Start of Information supplied

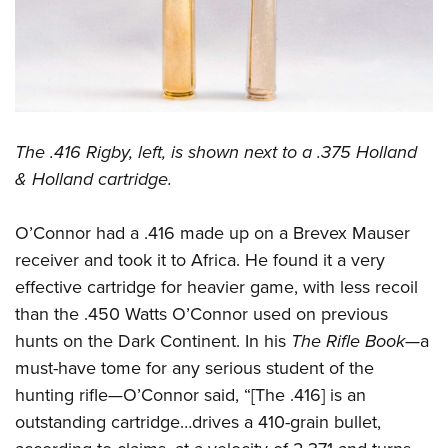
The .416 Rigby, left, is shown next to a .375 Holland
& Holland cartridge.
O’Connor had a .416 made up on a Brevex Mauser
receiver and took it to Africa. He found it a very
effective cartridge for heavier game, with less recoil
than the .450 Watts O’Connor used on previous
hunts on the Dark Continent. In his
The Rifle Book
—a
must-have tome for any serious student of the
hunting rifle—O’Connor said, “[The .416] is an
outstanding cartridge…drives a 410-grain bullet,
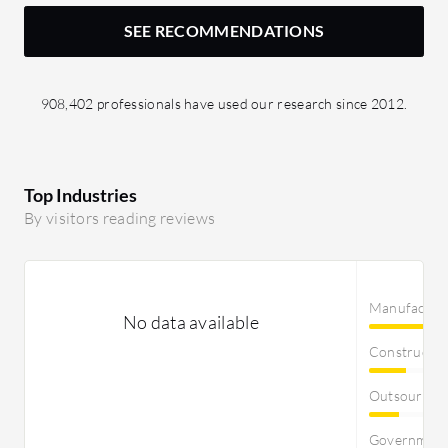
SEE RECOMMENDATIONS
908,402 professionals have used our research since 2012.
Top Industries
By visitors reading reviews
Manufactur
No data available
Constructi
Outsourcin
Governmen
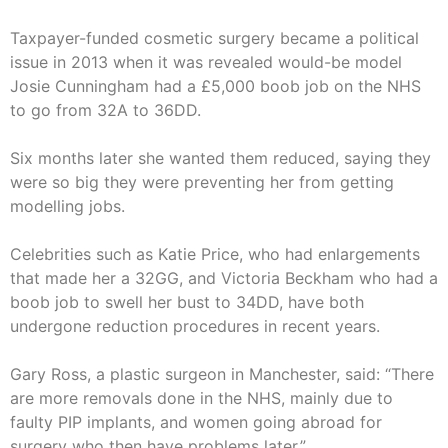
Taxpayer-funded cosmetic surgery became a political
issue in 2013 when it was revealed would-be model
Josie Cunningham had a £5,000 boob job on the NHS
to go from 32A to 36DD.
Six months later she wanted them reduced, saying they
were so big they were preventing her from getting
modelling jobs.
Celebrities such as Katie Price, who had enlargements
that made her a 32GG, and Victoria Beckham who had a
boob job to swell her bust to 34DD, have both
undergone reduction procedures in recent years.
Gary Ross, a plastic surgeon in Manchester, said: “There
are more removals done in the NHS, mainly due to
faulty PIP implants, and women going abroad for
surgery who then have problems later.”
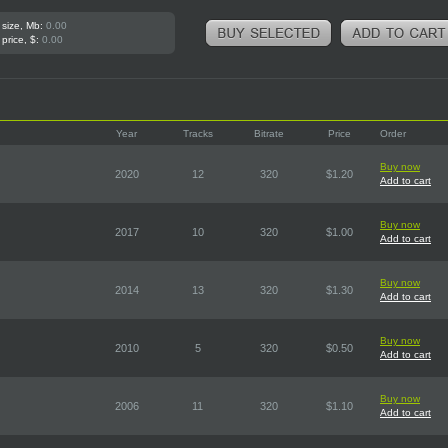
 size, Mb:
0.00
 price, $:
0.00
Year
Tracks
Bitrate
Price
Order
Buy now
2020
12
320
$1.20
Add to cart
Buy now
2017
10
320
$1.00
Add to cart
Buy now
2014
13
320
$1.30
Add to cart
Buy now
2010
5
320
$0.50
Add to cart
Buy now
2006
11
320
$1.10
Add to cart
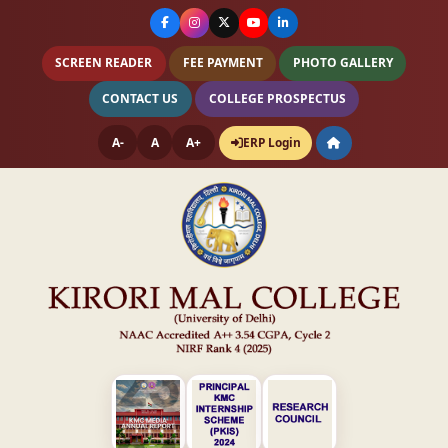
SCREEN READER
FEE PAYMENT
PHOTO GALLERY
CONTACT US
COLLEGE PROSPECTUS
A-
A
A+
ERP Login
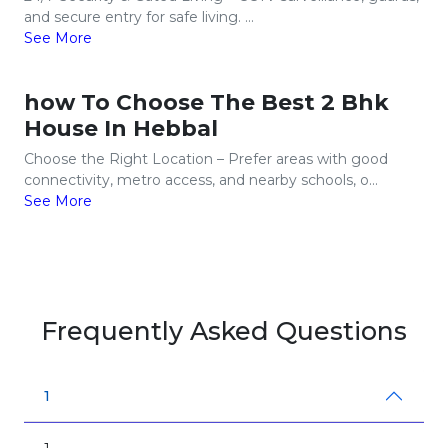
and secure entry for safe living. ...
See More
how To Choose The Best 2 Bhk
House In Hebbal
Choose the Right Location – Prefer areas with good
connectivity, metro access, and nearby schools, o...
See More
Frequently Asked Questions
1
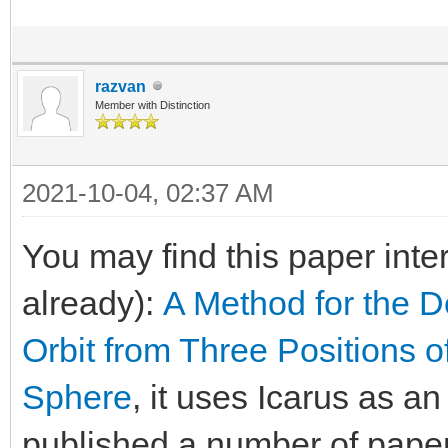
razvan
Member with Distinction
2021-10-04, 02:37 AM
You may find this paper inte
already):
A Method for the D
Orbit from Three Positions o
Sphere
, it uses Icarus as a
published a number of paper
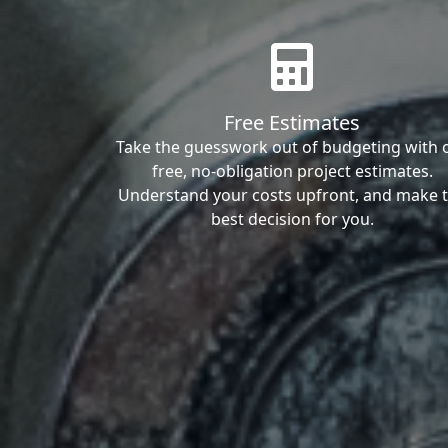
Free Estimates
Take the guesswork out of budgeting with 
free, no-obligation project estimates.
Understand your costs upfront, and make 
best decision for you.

End of Information supplied

Task goal:
Reproduce the data above word for word and omit the images.

Answer box:
The .416 Rigby, left, is shown next to a .375 Holland
& Holland cartridge.
O’Connor had a .416 made up on a Brevex Mauser
receiver and took it to Africa. He found it a very
effective cartridge for heavier game, with less recoil
than the .450 Watts O’Connor used on previous
hunts on the Dark Continent. In his
The Rifle Book
—a
must-have tome for any serious student of the
hunting rifle—O’Connor said, “[The .416] is an
outstanding cartridge…drives a 410-grain bullet,
SEE RECOMMENDATIONS
908,402 professionals have used our research since 2012.
Top Industries
By visitors reading reviews
Manufactur
No data available
Constructi
Outsourcin
Governmen
Taxpayer-funded cosmetic surgery became a political
issue in 2013 when it was revealed would-be model
Josie Cunningham had a £5,000 boob job on the NHS
to go from 32A to 36DD.
Six months later she wanted them reduced, saying they
were so big they were preventing her from getting
modelling jobs.
Celebrities such as Katie Price, who had enlargements
that made her a 32GG, and Victoria Beckham who had a
boob job to swell her bust to 34DD, have both
undergone reduction procedures in recent years.
Gary Ross, a plastic surgeon in Manchester, said: “There
are more removals done in the NHS, mainly due to
faulty PIP implants, and women going abroad for
surgery who then have problems later.”
 size, Mb:
0.00
 price, $:
0.00
Year
Tracks
Bitrate
Price
Order
Buy now
2020
12
320
$1.20
Add to cart
Buy now
2017
10
320
$1.00
Add to cart
Buy now
2014
13
320
$1.30
Add to cart
Buy now
2010
5
320
$0.50
Add to cart
Buy now
2006
11
320
$1.10
Add to cart
SCREEN READER
FEE PAYMENT
PHOTO GALLERY
CONTACT US
COLLEGE PROSPECTUS
A-
A
A+
ERP Login
and secure entry for safe living. ...
See More
how To Choose The Best 2 Bhk
House In Hebbal
Choose the Right Location – Prefer areas with good
connectivity, metro access, and nearby schools, o...
See More
Frequently Asked Questions
1
razvan
Member with Distinction
2021-10-04, 02:37 AM
You may find this paper inte
already):
A Method for the D
Orbit from Three Positions o
Sphere
, it uses Icarus as a
published a number of paper
Free Estimates
Take the guesswork out of budgeting with 
free, no-obligation project estimates.
Understand your costs upfront, and make 
best decision for you.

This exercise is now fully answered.